** Start Passage **
Welcome back to Experts Only podcast. I’m your host Jon Powers. We have an exciting conversation today with Marilyn Waite, who is at the Hewlett Foundation. She’s a program officer in the environment, but what she’s working on is phenomenal climate finance solutions, addressing the gaps that exist both domestically but also internationally and changing the game and how we can bring more capital into the solutions we need for climate change.

Jon Powers:

As we talk about Marilyn’s got a really interesting background from spending time in Madagascar to working for a French nuclear company to being part of Village Capital. She’s also an author of the book Sustainability at Work. You can get that link through our website, and I hope you enjoy the conversation.

Jon Powers:

Marilyn, thanks so much for joining me at experts only.

Marilyn Waite:

Thanks, Jon. Thanks for having me.

Jon Powers:

You’ve got an incredible background. I do want to talk about so many of your experiences from publishing the book Sustainability at Work to living in Madagascar and Princeton and Cambridge. Before we go down that path, I really want to explore what first got you interested in the sustainability and the sustainability place to begin with?

Marilyn Waite:

I’ll give you a somewhat long version of that. I had studied environmental engineering in university and was excited to apply some of that knowledge. I went off to Madagascar and worked for the United Nations on water resources primarily. From there, I really experienced firsthand our energy woes, especially in emerging economies. I went for a few months without really reliable, stable electricity. The local utility had ran out of money and ran out of the water for the hydroelectric power.

Marilyn Waite:

I was confronted head on with the challenges of providing clean, reliable energy for the masses globally. I shifted focus from there, from the water sector to the energy sector, went on to study engineering for sustainable development and got into the nuclear energy industry. I went to work for a recycling spent fuel plant in rural France, and from there, went through a lot of different roles, eventually working on the construction of new nuclear reactors and then working in corporate R and D on new energy technologies.

Marilyn Waite:

We were acquiring new firms that were in torrefied fuel pellets for biomass and concentrated solar power, which was a story in and of itself, offshore wind, we even had a fuel cell product at that point. It was really working on all of these new technologies, acquisitions, technical economic studies. It was in that position that I realized a lot of our troubles were less on the engineering and project management side and more on the financing side. Coming up against project finance, corporate finance hurdles when it comes to financing these, at that time, newer technologies.

Marilyn Waite:

I shifted focus there. I left France to go to China, did a bunch of things there, including a little bit of merger and acquisition work. My plan was to spend a decade in China working on these issues, And mostly because of the air pollution and the investment sector being closed off to foreigners, came to the United States and joined Village Capital to lead their clean energy practice. That’s when I was able to pick a deep dive on one part of this big capital stack, focus on the higher risk part of it, venture capital or seed capital, for companies, startups that were solving challenges in the transportation space, energy challenges in particular.

Marilyn Waite:

The common thread there really is sustainability, really has impact around the major issues of today, and I was the climate change as number one for that. Then two years ago joined the Hewlett Foundation to lead the climate and clean energy finance portfolio.

Jon Powers:

Yeah, I do want to come back to that for sure. For people that are unfamiliar with Village Capital, Village is really invest in early stage startups. Talk about some of the work you were doing there. You’ve now gone from being in the projects themselves as an engineer to looking at the opportunities in the landscape to really beginning to look at them as an investor.
** End Passage **
** Start Excerpted data **
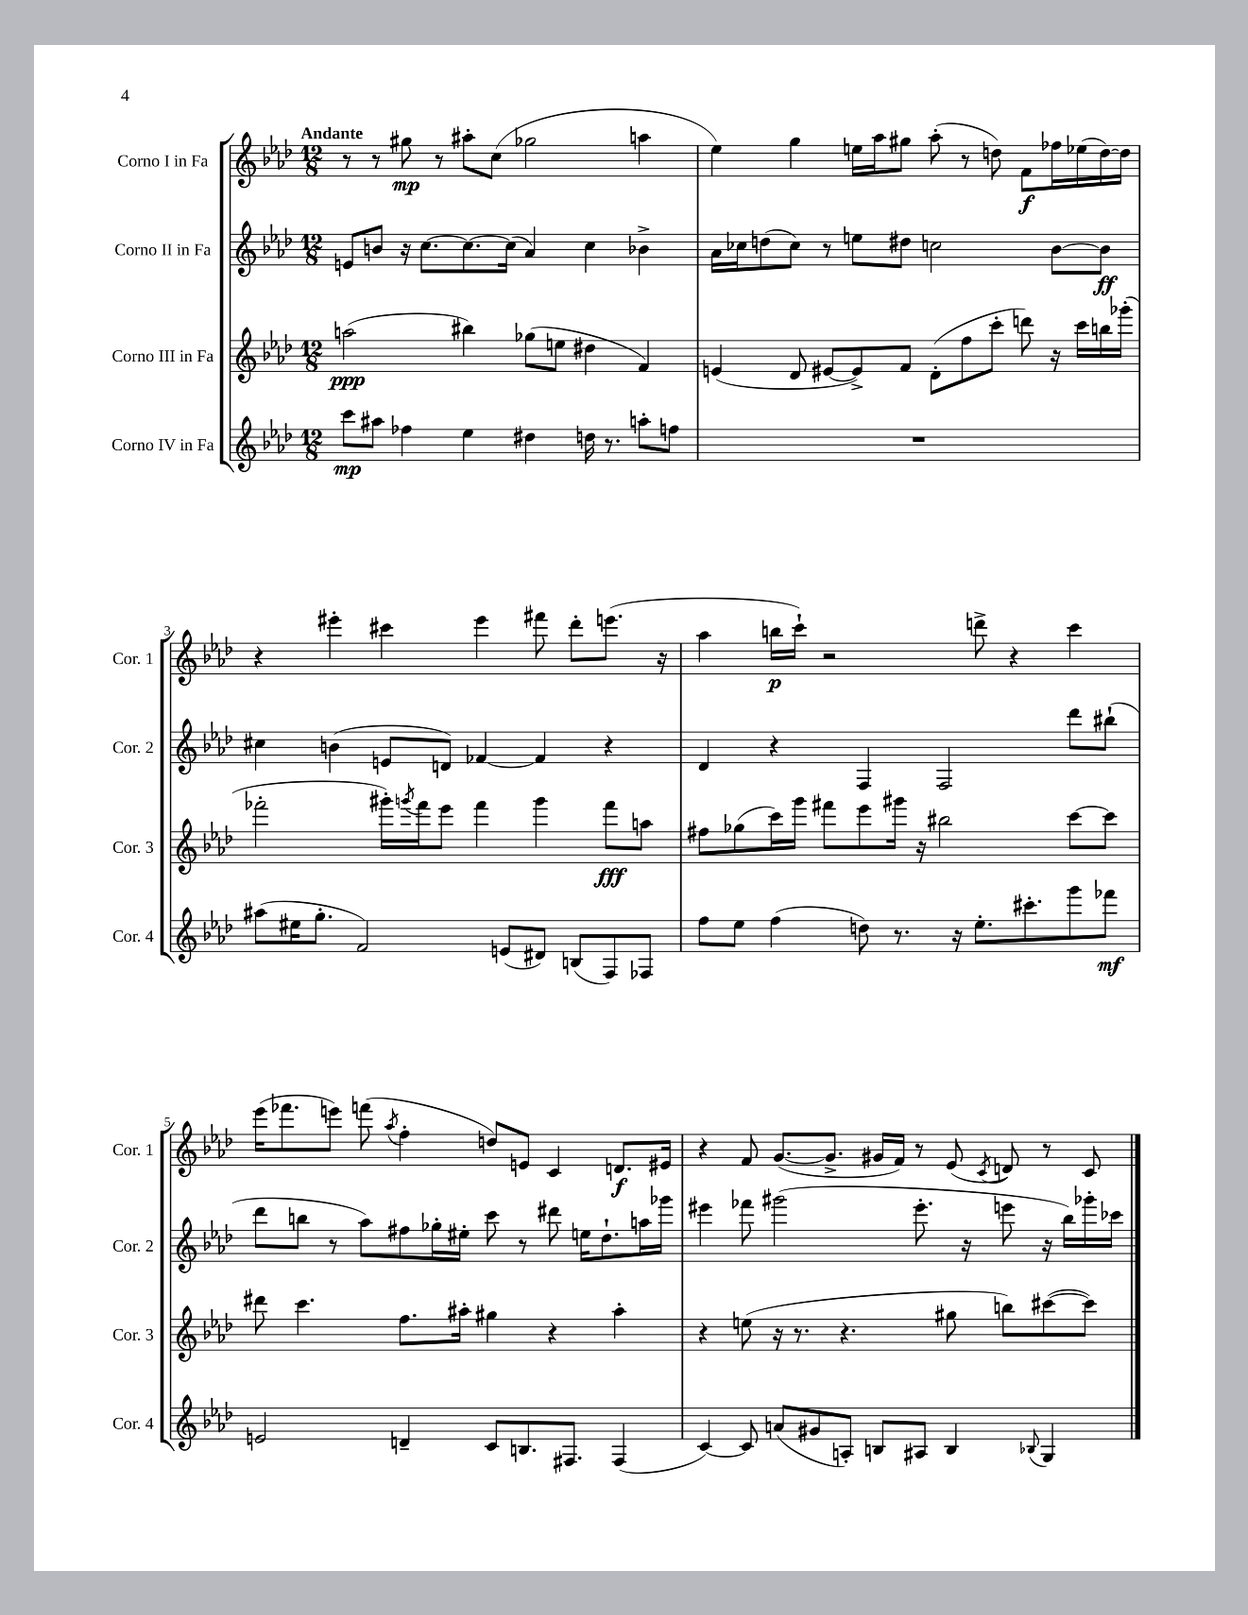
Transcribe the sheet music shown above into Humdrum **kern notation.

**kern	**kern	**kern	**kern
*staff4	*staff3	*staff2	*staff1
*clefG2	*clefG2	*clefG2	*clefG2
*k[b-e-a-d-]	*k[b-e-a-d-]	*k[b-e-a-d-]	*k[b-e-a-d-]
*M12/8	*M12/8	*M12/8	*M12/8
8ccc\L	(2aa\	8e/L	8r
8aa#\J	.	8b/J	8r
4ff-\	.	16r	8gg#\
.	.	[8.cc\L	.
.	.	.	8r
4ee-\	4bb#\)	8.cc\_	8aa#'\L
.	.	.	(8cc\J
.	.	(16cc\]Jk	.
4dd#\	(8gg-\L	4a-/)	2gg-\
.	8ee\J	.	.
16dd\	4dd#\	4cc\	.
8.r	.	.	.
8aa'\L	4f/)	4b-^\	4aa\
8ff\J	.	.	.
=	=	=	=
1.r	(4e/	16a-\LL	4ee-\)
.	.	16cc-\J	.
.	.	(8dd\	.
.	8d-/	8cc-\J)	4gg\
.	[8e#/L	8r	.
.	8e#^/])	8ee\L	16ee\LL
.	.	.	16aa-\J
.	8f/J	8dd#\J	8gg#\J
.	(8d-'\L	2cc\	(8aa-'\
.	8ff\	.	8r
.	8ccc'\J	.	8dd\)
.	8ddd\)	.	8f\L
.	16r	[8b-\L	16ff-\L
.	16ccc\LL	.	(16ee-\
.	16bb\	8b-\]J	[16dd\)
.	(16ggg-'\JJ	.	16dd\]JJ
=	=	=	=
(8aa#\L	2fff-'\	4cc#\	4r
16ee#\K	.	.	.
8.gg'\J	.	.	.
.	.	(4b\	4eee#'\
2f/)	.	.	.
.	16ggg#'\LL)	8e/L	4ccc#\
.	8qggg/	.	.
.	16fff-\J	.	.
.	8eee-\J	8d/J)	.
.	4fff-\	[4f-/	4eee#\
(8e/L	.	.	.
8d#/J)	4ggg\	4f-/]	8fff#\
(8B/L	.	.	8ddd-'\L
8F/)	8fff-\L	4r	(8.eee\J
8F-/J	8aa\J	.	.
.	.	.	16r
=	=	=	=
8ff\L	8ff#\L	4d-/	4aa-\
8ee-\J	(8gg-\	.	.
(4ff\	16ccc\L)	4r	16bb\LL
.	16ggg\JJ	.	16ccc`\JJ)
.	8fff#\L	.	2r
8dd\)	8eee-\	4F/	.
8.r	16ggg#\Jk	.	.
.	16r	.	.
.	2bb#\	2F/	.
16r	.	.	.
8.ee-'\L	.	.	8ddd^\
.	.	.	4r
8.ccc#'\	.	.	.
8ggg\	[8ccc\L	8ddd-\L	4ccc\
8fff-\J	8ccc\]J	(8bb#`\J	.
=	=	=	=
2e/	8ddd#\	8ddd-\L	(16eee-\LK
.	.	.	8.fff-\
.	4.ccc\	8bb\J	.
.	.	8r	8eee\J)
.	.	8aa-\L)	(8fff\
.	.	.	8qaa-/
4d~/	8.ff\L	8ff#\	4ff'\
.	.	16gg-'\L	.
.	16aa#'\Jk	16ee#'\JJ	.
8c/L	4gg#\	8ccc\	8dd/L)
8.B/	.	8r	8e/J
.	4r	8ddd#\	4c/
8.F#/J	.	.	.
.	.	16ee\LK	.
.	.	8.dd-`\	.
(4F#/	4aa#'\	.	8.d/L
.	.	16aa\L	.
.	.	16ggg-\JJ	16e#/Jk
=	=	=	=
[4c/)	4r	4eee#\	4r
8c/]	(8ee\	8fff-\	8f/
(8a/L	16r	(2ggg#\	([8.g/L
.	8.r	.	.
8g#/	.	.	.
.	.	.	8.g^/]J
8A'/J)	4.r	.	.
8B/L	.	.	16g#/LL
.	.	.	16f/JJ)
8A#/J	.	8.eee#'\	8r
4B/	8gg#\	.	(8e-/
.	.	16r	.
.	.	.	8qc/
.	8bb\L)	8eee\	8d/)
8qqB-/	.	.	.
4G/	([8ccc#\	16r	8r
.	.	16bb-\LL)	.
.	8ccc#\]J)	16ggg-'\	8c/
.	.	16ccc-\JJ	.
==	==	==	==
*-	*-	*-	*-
** End Excerpted data **
→ **Set task**
Continue the climate finance interview from the point where it ends. These items have no connection to the interview.

→ **Exercise response**
Marilyn Waite:

Right, so Village Capital has a unique model in that the first fund really focuses on peer selected investments. The idea that the entrepreneurs that are in the trenches doing this work day in and day out know best. They understand the customers and the market and the hurdles, and so if you could get a group of peers together that are not competitors but that are generally solving the same problem just in different ways, they would probably be the best form of diligence than an external expert committee.

Marilyn Waite:

I set the strategy, the investment thesis for our clean energy work, and that was around increasing energy efficiency and goods movement, freight, transportation at large, and recruited firms to take part in this peer selected investment process. We made a few investments from that thesis, including Idle Smart, and there was a micro trigen company as well called M-Trigen, and there was also a electrification of tractor company called Autonomous Tractor Corporation, ATC, and that was the first round of investments made from that thesis. But really the innovation there was getting this peer selected input around investing, especially for these, I would say, real economy sectors that matter a lot to our present day challenges.

Jon Powers:

Right. How did that early investing viewpoint as emerging companies, how has that helped you look at things in your current role at Hewitt?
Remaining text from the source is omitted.